• [YOUR ASSIGNMENT]: How many lines below include the word "https"? State that number and nothing else.
EXCERPTED RECORDS Block Start
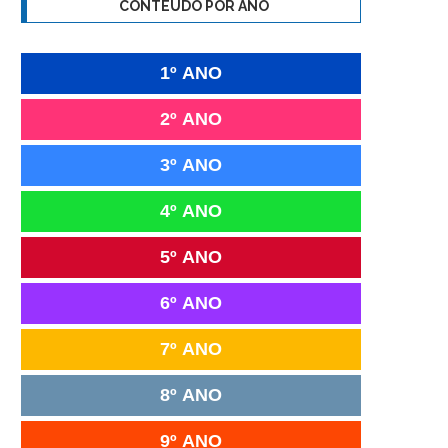
CONTEÚDO POR ANO
1º ANO
2º ANO
3º ANO
4º ANO
5º ANO
6º ANO
7º ANO
8º ANO
9º ANO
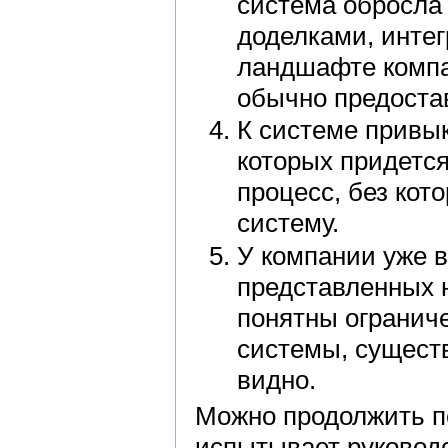
система обросл
доделками, интег
ландшафте компа
обычно предоста
К системе привы
которых придетс
процесс, без кот
систему.
У компании уже в
представленных н
понятны огранич
системы, сущест
видно.
Можно продолжить п
испытывает руковод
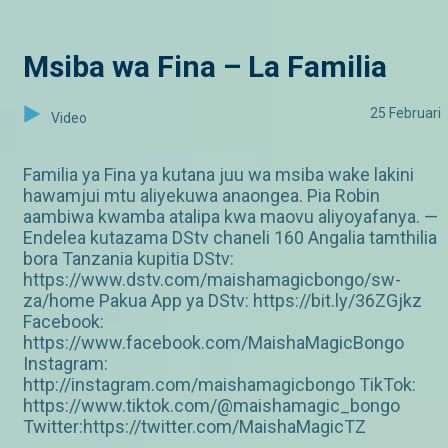
Msiba wa Fina – La Familia
25 Februari
Video
Familia ya Fina ya kutana juu wa msiba wake lakini
hawamjui mtu aliyekuwa anaongea. Pia Robin
aambiwa kwamba atalipa kwa maovu aliyoyafanya. —
Endelea kutazama DStv chaneli 160 Angalia tamthilia
bora Tanzania kupitia DStv:
https://www.dstv.com/maishamagicbongo/sw-
za/home Pakua App ya DStv: https://bit.ly/36ZGjkz
Facebook:
https://www.facebook.com/MaishaMagicBongo
Instagram:
http://instagram.com/maishamagicbongo TikTok:
https://www.tiktok.com/@maishamagic_bongo
Twitter:https://twitter.com/MaishaMagicTZ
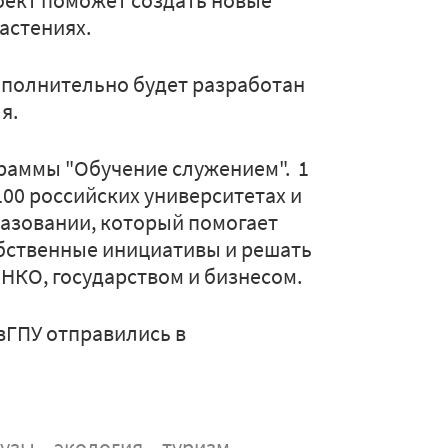
роект поможет создать новые
астениях.
ополнительно будет разработан
я.
раммы "Обучение служением". 1
 100 российских университетах и
разовании, который помогает
бственные инициативы и решать
 НКО, государством и бизнесом.
ИвГПУ отправились в
вузы
экология
туризм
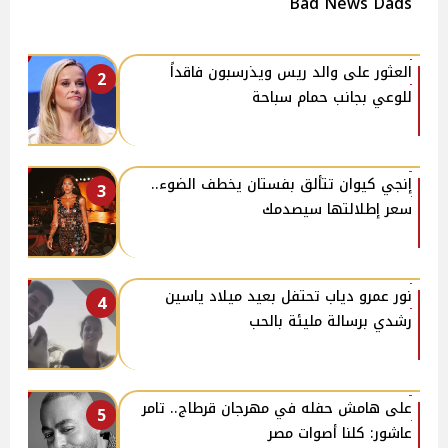
Bad News Dads
العثور على والد ريس ويذرسبون فاقداً
2
للوعي بجانب حمام سباحة
إنجي كيوان تتألق بفستان يخطف الضوء..
3
سعر إطلالتها سيصدمك
نور عمرو دياب تحتفل بعيد ميلاد ياسين
4
رشدي برسالة مليئة بالحب
على هامش حفله في مهرجان قرطاج.. تامر
5
عاشور: كلنا أصوات مصر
EXCERPTED RECORDS Block End
• [RESULT FOR THIS TASK]: 5